Inspired by Charles Dickens, who was born 201 years ago today, the campaign has helped inspire children to lose themselves in a book and improve their literacy skills.
Across the area, schools have seen improvements in reading and writing.
And more youngsters have been visiting local libraries to hire books, with five per cent more children’s books borrowed in the past year across Hampshire and eight per cent more in Portsmouth.
Joe said: ‘I used to think that reading was going to be hard work because some books have 100 pages. But then I found it easy. Some books are so interesting because sometimes they are about things that I didn’t know.’
In the past year, Joe has read an astonishing 39 books in the Bug Club – an online reading scheme that the children can access both at home and school.

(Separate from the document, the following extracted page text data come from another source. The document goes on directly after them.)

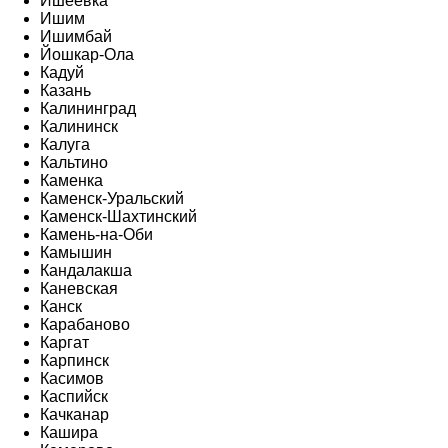
Ишеевка
Ишим
Ишимбай
Йошкар-Ола
Кадуй
Казань
Калининград
Калининск
Калуга
Кальтино
Каменка
Каменск-Уральский
Каменск-Шахтинский
Камень-на-Оби
Камышин
Кандалакша
Каневская
Канск
Карабаново
Каргат
Карпинск
Касимов
Каспийск
Качканар
Кашира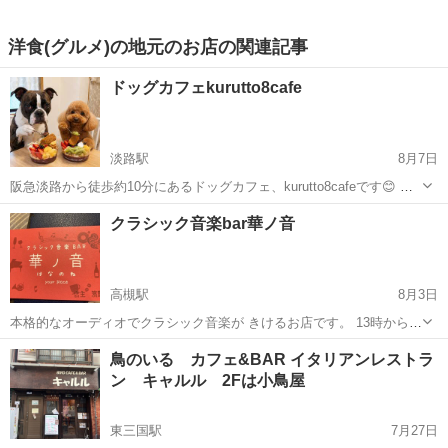
洋食(グルメ)の地元のお店の関連記事
ドッグカフェkurutto8cafe
淡路駅
8月7日
阪急淡路から徒歩約10分にあるドッグカフェ、kurutto8cafeです😊 第
二、第四土曜日にアサイーボウル始めました🎶 (通常のカフェメニュー
大阪
大阪市
淡路駅
グルメ
クラシック音楽bar華ノ音
もあります) アサイーテイクアウトも可能です(^▽^)/ ～...
高槻駅
8月3日
本格的なオーディオでクラシック音楽が きけるお店です。 13時から営
業しているので カフェとしても利用可能です。 大阪府高槻市芥川1丁
大阪
高槻市
高槻駅
カフェ
鳥のいる カフェ&BAR イタリアンレストラ
目15-14 2階 JR高槻駅より徒歩5分
ン キャルル 2Fは小鳥屋
東三国駅
7月27日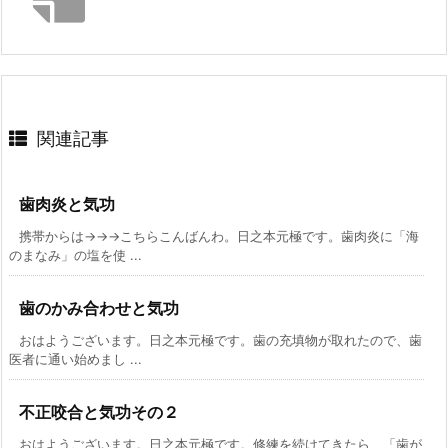
関連記事
歯肉炎と気功
携帯からは→→→こちらこんばんわ。日之本元極です。歯肉炎に「海
のまなみ」の塩を使 ...
歯のかみ合わせと気功
おはようございます。日之本元極です。歯の充填物が取れたので、歯
医者に通い始めまし ...
不正咬合と気功その２
おはようございます。日之本元極です。修練を続けてきたら、「歯が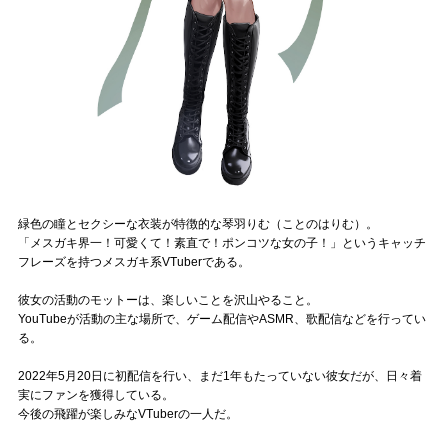
Official SNS
緑色の瞳とセクシーな衣装が特徴的な琴羽りむ（ことのはりむ）。
「メスガキ界一！可愛くて！素直で！ポンコツな女の子！」というキャッチ
フレーズを持つメスガキ系VTuberである。
彼女の活動のモットーは、楽しいことを沢山やること。
YouTubeが活動の主な場所で、ゲーム配信やASMR、歌配信などを行ってい
る。
2022年5月20日に初配信を行い、まだ1年もたっていない彼女だが、日々着
実にファンを獲得している。
今後の飛躍が楽しみなVTuberの一人だ。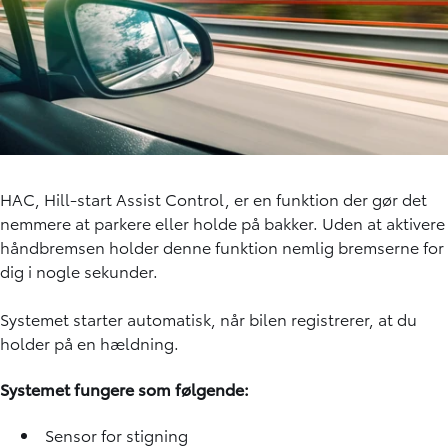
HAC, Hill-start Assist Control, er en funktion der gør det
nemmere at parkere eller holde på bakker. Uden at aktivere
håndbremsen holder denne funktion nemlig bremserne for
dig i nogle sekunder.
Systemet starter automatisk, når bilen registrerer, at du
holder på en hældning.
Systemet fungere som følgende:
Sensor for stigning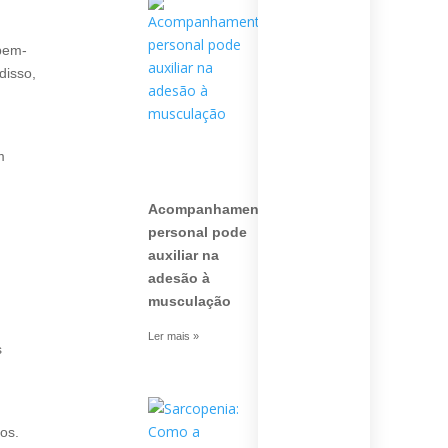
 bem-
disso,
m
Acompanhamento
personal pode
auxiliar na
adesão à
musculação
Ler mais »
s
os.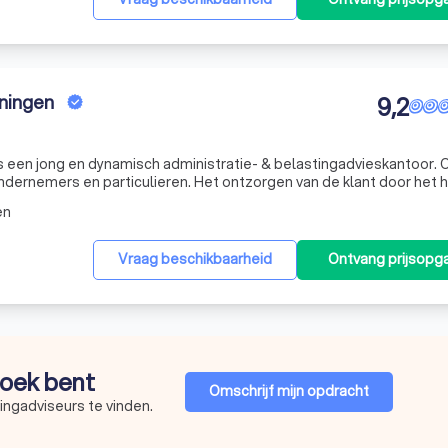
ningen
9,2
een jong en dynamisch administratie- & belastingadvieskantoor. Onze
 ondernemers en particulieren. Het ontzorgen van de klant door het
veren van kwaliteit en het verzorgen van een helder begrijpelijk
en
Vraag beschikbaarheid
Ontvang prijsopg
 zoek bent
Omschrijf mijn opdracht
ingadviseurs te vinden.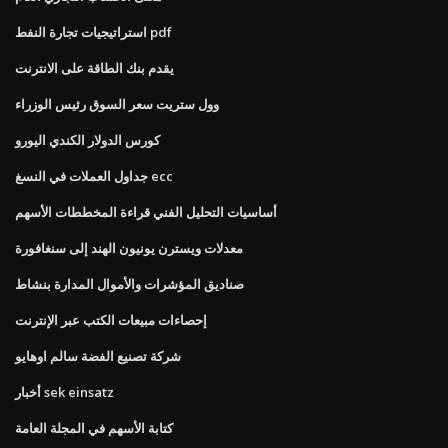
استراتيجيات تجارة النفط pdf
يقدم بنك الطاقة على الانترنت
وول ستريت سعر السوق رئيس الوزراء
كورس الدولار الكندي اليورو
جداول العملات في النسغ ecc
أساسيات التحليل الفني قراءة المخططات الأسهم
معدلات ويسترن يونيون الهند إلى سنغافورة
صناديق المؤشرات والأموال المدارة بنشاط
إحصاءات مبيعات الكتب عبر الإنترنت
شركة تصنيع الفضة سالم اوهايو
أخبار sek einsatz
كتابة الأسهم في المجلة العامة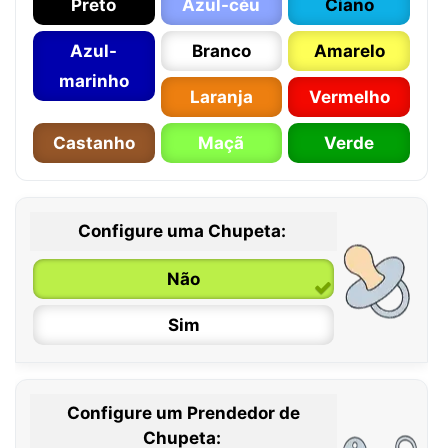
Preto
Azul-céu
Ciano
Azul-
Branco
Amarelo
marinho
Laranja
Vermelho
Castanho
Maçã
Verde
Configure uma Chupeta:
Não
Sim
Configure um Prendedor de
0 / 6 meses
Chupeta: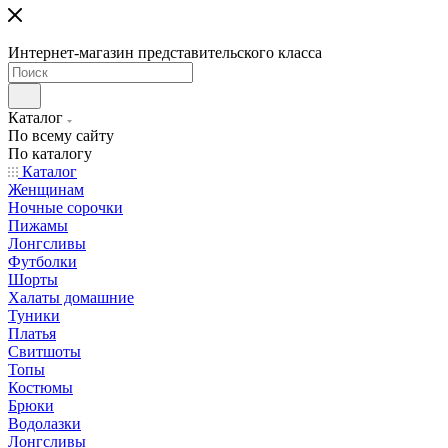
Интернет-магазин представительского класса
Каталог
По всему сайту
По каталогу
Каталог
Женщинам
Ночные сорочки
Пижамы
Лонгсливы
Футболки
Шорты
Халаты домашние
Туники
Платья
Свитшоты
Топы
Костюмы
Брюки
Водолазки
Лонгсливы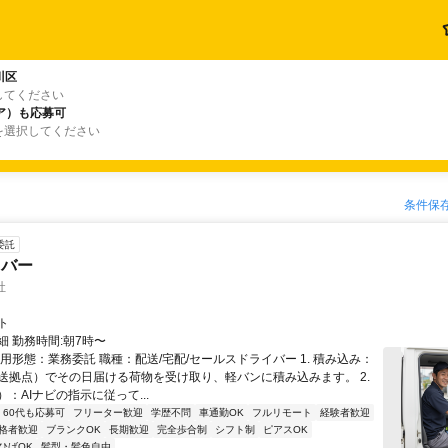
川区
してください
ア）も応募可
を選択してください
条件保
委託
イバー
社
ト
細 勤務時間:朝7時〜
用形態：業務委託 職種：配送/宅配/セールスドライバー 1. 積み込み：
送拠点）でその日届ける荷物を受け取り、軽バンに積み込みます。 2.
：AIナビの指示に従って...
60代も応募可
フリーター歓迎
学歴不問
車通勤OK
フルリモート
経験者歓迎
格者歓迎
ブランクOK
長期歓迎
完全歩合制
シフト制
ピアスOK
ひげOK
髪型・髪色自由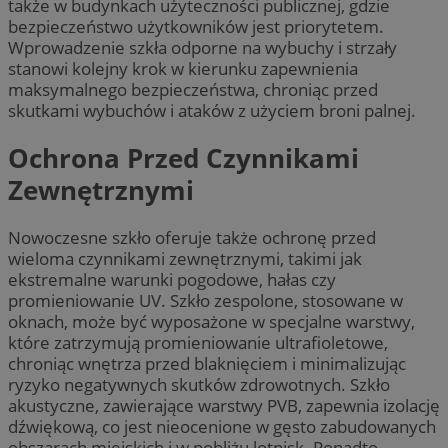
także w budynkach użyteczności publicznej, gdzie
bezpieczeństwo użytkowników jest priorytetem.
Wprowadzenie szkła odporne na wybuchy i strzały
stanowi kolejny krok w kierunku zapewnienia
maksymalnego bezpieczeństwa, chroniąc przed
skutkami wybuchów i ataków z użyciem broni palnej.
Ochrona Przed Czynnikami
Zewnętrznymi
Nowoczesne szkło oferuje także ochronę przed
wieloma czynnikami zewnętrznymi, takimi jak
ekstremalne warunki pogodowe, hałas czy
promieniowanie UV. Szkło zespolone, stosowane w
oknach, może być wyposażone w specjalne warstwy,
które zatrzymują promieniowanie ultrafioletowe,
chroniąc wnętrza przed blaknięciem i minimalizując
ryzyko negatywnych skutków zdrowotnych. Szkło
akustyczne, zawierające warstwy PVB, zapewnia izolację
dźwiękową, co jest nieocenione w gęsto zabudowanych
obszarach miejskich i w pobliżu lotnisk. Ponadto,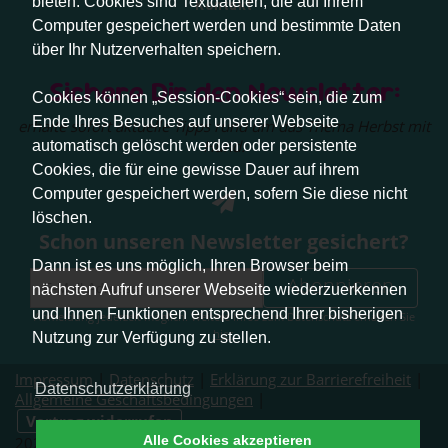
bieten. Cookies sind Textdateien, die auf Ihrem
Kontakt
Computer gespeichert werden und bestimmte Daten
über Ihr Nutzerverhalten speichern.
Sichere Dir den Newsletter:
Cookies können „Session-Cookies“ sein, die zum
Ende Ihres Besuches auf unserer Webseite
erhalte sofort aktuelle Tipps rund um das Thema Herbst mit
Hund.
automatisch gelöscht werden oder persistente
Cookies, die für eine gewisse Dauer auf ihrem
Computer gespeichert werden, sofern Sie diese nicht
löschen.
Schon unseren Newsletter gesichert?
Dann ist es uns möglich, Ihren Browser beim
Abonnieren
nächsten Aufruf unserer Webseite wiederzuerkennen
und Ihnen Funktionen entsprechend Ihrer bisherigen
Abmeldung jederzeit möglich. Weitere Infos zum Datenschutz erhalten Sie
hier
.
Nutzung zur Verfügung zu stellen.
Impressum
|
Datenschutz
|
Erklärung zur Barrierefreiheit
|
Datenschutzerklärung
Allgemeine Geschäftsbedingungen
|
Vertrag widerrufen
Alle Cookies akzeptieren
2026 © Pfotenliebe Stuttgart. Alle Rechte vorbehalten.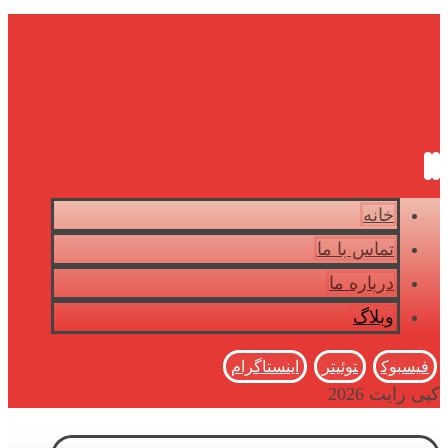
خانه
تماس با ما
درباره ما
وبلاگ
فیسبوک
توئیتر
اینستاگرام
کپی رایت 2026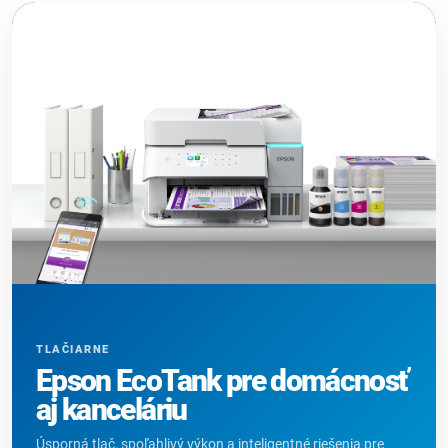
TLAČIARNE
Epson EcoTank pre domácnosť
aj kanceláriu
Úsporná tlač, spoľahlivý výkon a inteligentné riešenia pre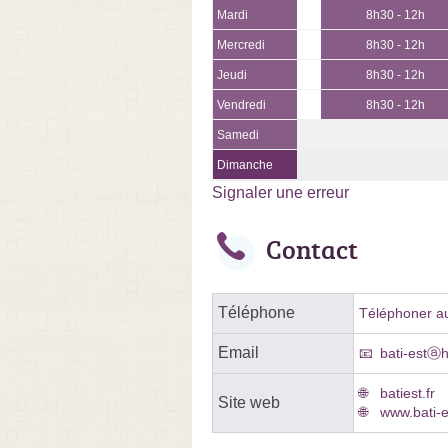
Mardi
8h30 - 12h
Mercredi
8h30 - 12h
Jeudi
8h30 - 12h
Vendredi
8h30 - 12h
Samedi
Dimanche
Signaler une erreur
Contact
Téléphone
Téléphoner au
Email
bati-estⓐh
batiest.fr
Site web
www.bati-e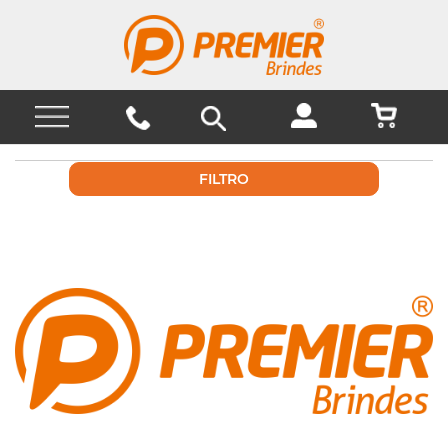
FILTRO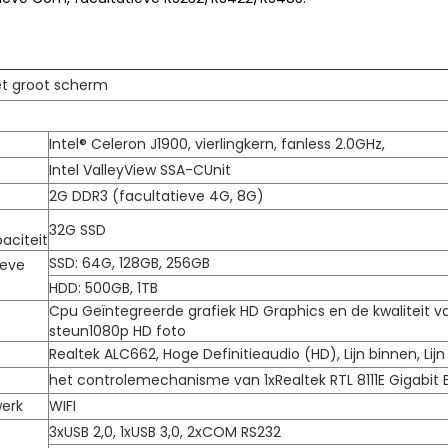
et groot scherm
Intel® Celeron J1900, vierlingkern, fanless 2.0GHz,
Intel ValleyView SSA-CUnit
2G DDR3 (facultatieve 4G, 8G)
32G SSD
aciteit
SSD: 64G, 128GB, 256GB
ieve
HDD: 500GB, 1TB
Cpu Geïntegreerde grafiek HD Graphics en de kwaliteit v
steun1080p HD foto
Realtek ALC662, Hoge Definitieaudio (HD), Lijn binnen, Lijn 
het controlemechanisme van 1xRealtek RTL 8111E Gigabit 
werk
WIFI
3xUSB 2,0, 1xUSB 3,0, 2xCOM RS232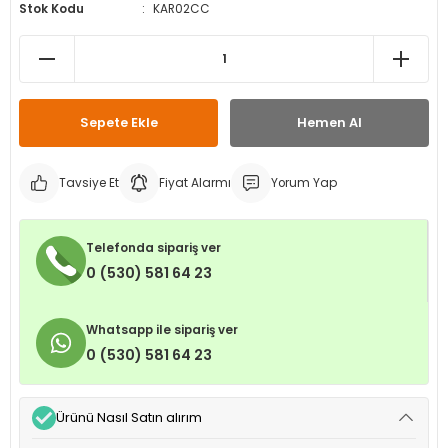
Stok Kodu
KAR02CC
leri
ri
et İç Lastikleri
ment
Makineleri
astikleri
i
kleri
Sepete Ekle
Hemen Al
rleri
rı
Tavsiye Et
Fiyat Alarmı
Yorum Yap
Telefonda sipariş ver
0 (530) 581 64 23
Whatsapp ile sipariş ver
0 (530) 581 64 23
Ürünü Nasıl Satın alırım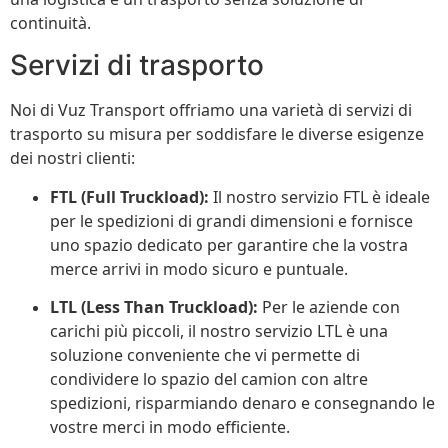
continuità.
Servizi di trasporto
Noi di Vuz Transport offriamo una varietà di servizi di
trasporto su misura per soddisfare le diverse esigenze
dei nostri clienti:
FTL (Full Truckload):
Il nostro servizio FTL è ideale
per le spedizioni di grandi dimensioni e fornisce
uno spazio dedicato per garantire che la vostra
merce arrivi in modo sicuro e puntuale.
LTL (Less Than Truckload):
Per le aziende con
carichi più piccoli, il nostro servizio LTL è una
soluzione conveniente che vi permette di
condividere lo spazio del camion con altre
spedizioni, risparmiando denaro e consegnando le
vostre merci in modo efficiente.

And that’s on top of books he reads at school.
He has also progressed with his literacy faster than the national average.
‘It’s fun reading now because you learn lots of new things. I get excited by some books,’ he added.
‘I like to read adventure books because they are exciting. I’m happy about how far I have come.’
Headteacher Sue Wilson added: ‘Joe is a typical young boy who takes everything in. But given the choice to go outside and run around or read a book, he would go outside.
‘He’s benefited now from enjoying learning, and success breeds success. When he’s felt some of that success he wants more of it.’
The school has seen 70 per cent of children get a Level 3 or above in reading.
And Mrs Wilson praised The News’ campaign, adding: ‘When it first came out a year ago I wanted to get involved. It’s brilliant.
‘We felt it could benefit our children because it’s about reading.’